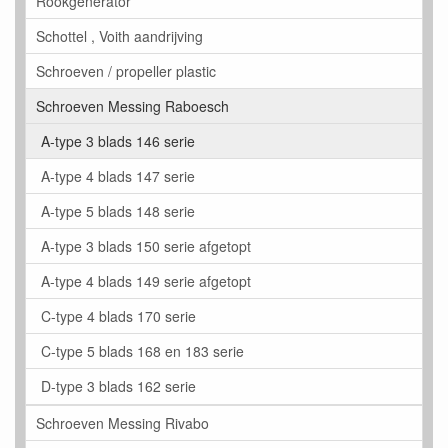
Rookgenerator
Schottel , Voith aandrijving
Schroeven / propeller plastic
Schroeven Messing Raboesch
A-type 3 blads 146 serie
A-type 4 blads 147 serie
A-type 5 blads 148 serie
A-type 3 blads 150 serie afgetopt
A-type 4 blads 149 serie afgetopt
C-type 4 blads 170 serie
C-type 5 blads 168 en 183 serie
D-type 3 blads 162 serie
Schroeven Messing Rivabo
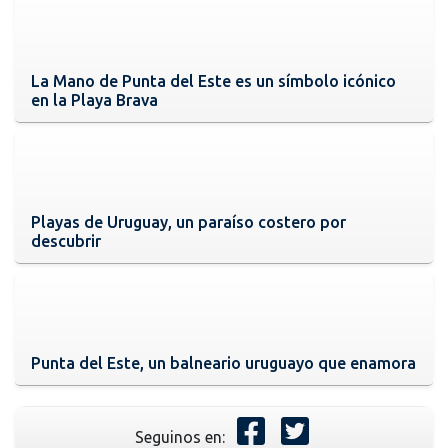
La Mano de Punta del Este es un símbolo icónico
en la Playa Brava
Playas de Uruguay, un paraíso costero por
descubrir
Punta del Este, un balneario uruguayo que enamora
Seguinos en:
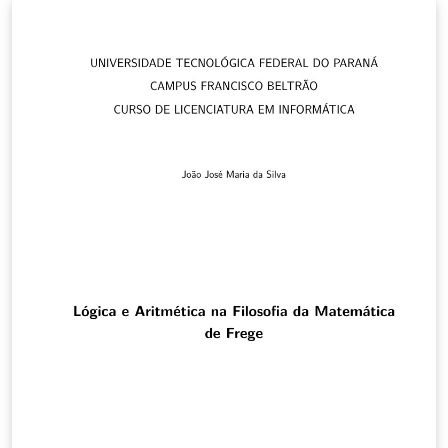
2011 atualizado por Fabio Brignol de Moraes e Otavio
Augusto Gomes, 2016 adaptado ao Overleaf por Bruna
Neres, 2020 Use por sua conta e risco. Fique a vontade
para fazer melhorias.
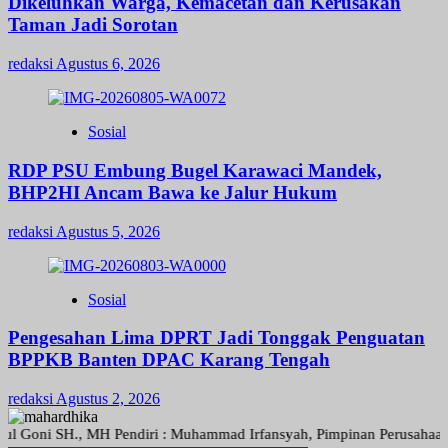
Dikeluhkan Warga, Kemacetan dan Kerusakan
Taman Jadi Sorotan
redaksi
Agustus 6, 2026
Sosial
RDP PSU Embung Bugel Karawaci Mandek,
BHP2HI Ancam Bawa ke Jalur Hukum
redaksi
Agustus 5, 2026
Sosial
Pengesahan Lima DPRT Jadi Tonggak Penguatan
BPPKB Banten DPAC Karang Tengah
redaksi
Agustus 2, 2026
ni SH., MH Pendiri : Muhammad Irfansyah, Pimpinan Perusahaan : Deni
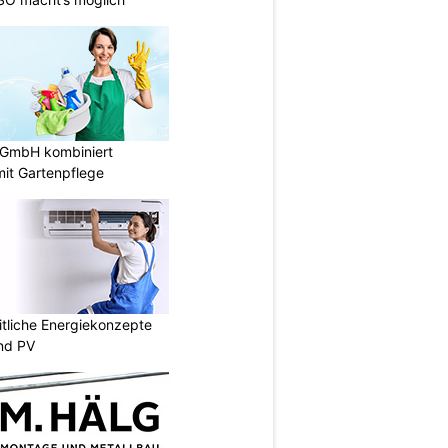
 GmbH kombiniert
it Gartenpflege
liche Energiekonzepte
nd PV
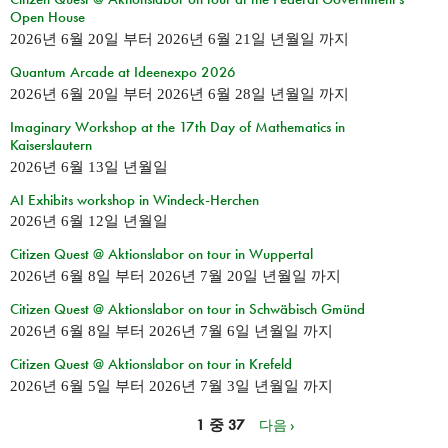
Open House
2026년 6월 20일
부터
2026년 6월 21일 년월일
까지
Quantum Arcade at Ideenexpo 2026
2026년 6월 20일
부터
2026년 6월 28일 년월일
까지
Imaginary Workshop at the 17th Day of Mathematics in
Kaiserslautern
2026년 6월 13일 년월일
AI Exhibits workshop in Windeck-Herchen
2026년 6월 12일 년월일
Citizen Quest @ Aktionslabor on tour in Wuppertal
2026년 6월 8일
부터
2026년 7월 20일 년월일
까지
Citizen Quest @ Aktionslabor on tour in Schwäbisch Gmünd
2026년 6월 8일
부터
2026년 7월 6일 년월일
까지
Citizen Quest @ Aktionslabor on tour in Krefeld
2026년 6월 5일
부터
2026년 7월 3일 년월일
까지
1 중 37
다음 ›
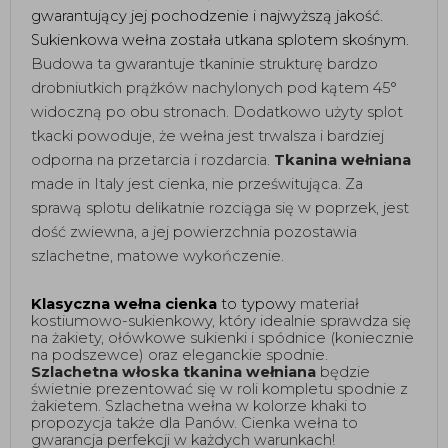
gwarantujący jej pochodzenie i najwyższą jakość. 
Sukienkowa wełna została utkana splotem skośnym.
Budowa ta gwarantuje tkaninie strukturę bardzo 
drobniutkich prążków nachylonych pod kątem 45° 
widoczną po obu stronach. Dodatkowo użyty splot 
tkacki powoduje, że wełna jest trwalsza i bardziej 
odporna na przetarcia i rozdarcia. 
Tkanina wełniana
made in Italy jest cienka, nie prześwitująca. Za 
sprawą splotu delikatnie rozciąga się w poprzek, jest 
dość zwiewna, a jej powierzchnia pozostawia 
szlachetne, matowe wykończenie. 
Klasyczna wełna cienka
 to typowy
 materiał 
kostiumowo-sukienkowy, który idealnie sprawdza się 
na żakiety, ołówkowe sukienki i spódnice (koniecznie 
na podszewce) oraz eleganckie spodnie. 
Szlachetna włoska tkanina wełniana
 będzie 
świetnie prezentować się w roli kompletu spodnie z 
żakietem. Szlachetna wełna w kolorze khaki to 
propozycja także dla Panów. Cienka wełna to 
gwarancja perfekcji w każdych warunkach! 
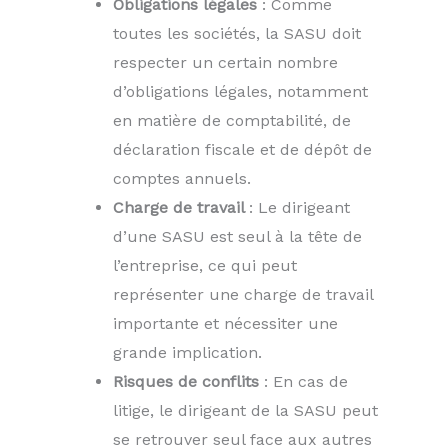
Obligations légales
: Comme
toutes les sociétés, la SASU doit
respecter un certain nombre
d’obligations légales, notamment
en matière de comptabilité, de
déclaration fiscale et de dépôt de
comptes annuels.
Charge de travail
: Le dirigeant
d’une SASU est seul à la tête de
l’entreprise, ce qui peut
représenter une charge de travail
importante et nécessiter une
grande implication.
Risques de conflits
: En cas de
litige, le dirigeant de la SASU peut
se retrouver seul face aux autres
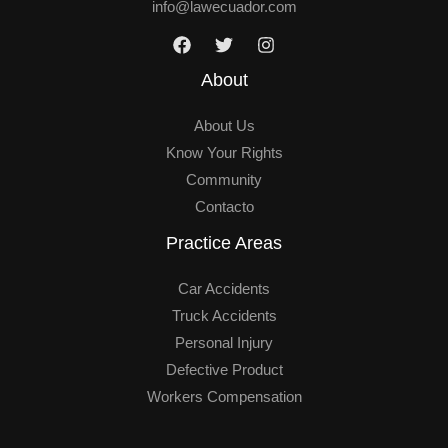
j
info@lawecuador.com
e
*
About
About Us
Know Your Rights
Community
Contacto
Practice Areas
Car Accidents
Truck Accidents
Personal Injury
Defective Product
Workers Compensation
━━━━━━━━
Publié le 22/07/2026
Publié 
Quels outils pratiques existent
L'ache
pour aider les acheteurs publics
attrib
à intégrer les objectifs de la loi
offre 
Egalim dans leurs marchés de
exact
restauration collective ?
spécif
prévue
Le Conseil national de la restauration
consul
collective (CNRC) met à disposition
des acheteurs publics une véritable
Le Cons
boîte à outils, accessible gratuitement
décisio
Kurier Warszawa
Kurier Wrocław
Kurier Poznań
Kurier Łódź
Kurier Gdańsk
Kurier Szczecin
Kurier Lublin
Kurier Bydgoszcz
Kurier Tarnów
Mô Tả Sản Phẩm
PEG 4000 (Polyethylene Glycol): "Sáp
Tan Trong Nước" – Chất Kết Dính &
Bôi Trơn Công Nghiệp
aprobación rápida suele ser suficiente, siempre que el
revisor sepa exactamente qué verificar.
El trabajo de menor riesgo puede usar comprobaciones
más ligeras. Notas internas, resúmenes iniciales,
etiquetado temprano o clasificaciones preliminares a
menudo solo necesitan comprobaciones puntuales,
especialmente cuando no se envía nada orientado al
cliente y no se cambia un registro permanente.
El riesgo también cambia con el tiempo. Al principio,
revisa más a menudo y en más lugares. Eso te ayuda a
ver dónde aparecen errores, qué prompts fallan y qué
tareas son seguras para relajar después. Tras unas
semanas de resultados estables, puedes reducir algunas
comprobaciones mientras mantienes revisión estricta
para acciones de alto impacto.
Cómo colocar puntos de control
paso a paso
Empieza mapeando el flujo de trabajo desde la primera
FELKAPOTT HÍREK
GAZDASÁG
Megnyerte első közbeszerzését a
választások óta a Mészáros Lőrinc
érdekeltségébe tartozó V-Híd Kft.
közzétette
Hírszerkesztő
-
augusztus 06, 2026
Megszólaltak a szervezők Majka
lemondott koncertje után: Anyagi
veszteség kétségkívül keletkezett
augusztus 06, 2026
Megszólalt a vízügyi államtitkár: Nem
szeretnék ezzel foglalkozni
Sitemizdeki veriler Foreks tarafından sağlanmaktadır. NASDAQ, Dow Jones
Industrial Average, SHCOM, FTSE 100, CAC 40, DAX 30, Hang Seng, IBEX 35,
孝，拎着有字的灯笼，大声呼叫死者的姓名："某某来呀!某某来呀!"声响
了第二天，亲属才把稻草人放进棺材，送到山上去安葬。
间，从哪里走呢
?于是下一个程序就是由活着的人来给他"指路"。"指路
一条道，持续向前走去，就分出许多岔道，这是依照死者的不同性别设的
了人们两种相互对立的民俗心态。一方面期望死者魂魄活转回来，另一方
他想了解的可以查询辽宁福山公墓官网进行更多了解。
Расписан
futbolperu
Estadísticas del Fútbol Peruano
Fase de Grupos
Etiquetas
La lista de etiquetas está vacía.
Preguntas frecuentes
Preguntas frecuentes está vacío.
━━━━━━━━
TRY IT:
Which lines above contain the word "Preguntas"? Pick out each one and copy it in full.

EXERCISE SOLUTION:
Preguntas frecuentes
Preguntas frecuentes está vacío.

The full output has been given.